-- DATA FOR THIS EXERCISE follows --

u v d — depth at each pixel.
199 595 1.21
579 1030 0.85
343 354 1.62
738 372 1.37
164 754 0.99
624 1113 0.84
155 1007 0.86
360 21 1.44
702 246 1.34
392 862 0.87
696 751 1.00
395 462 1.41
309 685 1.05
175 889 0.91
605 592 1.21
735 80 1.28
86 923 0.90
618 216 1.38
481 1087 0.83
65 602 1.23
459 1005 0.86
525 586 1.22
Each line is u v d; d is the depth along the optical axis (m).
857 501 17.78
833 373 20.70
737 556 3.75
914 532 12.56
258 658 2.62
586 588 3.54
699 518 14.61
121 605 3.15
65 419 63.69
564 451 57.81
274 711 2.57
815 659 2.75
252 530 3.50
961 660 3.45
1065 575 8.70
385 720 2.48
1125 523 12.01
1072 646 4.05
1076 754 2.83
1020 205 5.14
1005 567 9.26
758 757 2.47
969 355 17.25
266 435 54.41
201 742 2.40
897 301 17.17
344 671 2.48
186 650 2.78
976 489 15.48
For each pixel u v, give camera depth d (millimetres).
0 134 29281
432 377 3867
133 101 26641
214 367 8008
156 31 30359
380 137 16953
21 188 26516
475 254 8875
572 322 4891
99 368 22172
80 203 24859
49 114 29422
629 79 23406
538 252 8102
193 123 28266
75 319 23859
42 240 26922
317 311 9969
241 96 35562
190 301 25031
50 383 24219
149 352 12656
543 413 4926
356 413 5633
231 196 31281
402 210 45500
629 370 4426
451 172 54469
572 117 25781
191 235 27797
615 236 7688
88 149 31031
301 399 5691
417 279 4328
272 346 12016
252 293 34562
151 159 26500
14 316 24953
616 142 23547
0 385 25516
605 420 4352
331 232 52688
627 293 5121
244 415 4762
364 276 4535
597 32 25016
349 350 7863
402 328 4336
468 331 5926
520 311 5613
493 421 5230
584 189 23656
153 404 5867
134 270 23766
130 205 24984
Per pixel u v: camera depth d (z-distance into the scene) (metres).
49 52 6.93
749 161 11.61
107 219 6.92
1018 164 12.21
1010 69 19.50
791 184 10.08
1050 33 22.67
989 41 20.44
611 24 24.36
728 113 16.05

-- DATA FOR THIS EXERCISE concluded --

ACTIVITY: Leave out every line above except those from the line with "49 114 29422" up to and including the line with "611 24 24.36", and copy those exactly.

ANSWER SPACE:
49 114 29422
629 79 23406
538 252 8102
193 123 28266
75 319 23859
42 240 26922
317 311 9969
241 96 35562
190 301 25031
50 383 24219
149 352 12656
543 413 4926
356 413 5633
231 196 31281
402 210 45500
629 370 4426
451 172 54469
572 117 25781
191 235 27797
615 236 7688
88 149 31031
301 399 5691
417 279 4328
272 346 12016
252 293 34562
151 159 26500
14 316 24953
616 142 23547
0 385 25516
605 420 4352
331 232 52688
627 293 5121
244 415 4762
364 276 4535
597 32 25016
349 350 7863
402 328 4336
468 331 5926
520 311 5613
493 421 5230
584 189 23656
153 404 5867
134 270 23766
130 205 24984
Per pixel u v: camera depth d (z-distance into the scene) (metres).
49 52 6.93
749 161 11.61
107 219 6.92
1018 164 12.21
1010 69 19.50
791 184 10.08
1050 33 22.67
989 41 20.44
611 24 24.36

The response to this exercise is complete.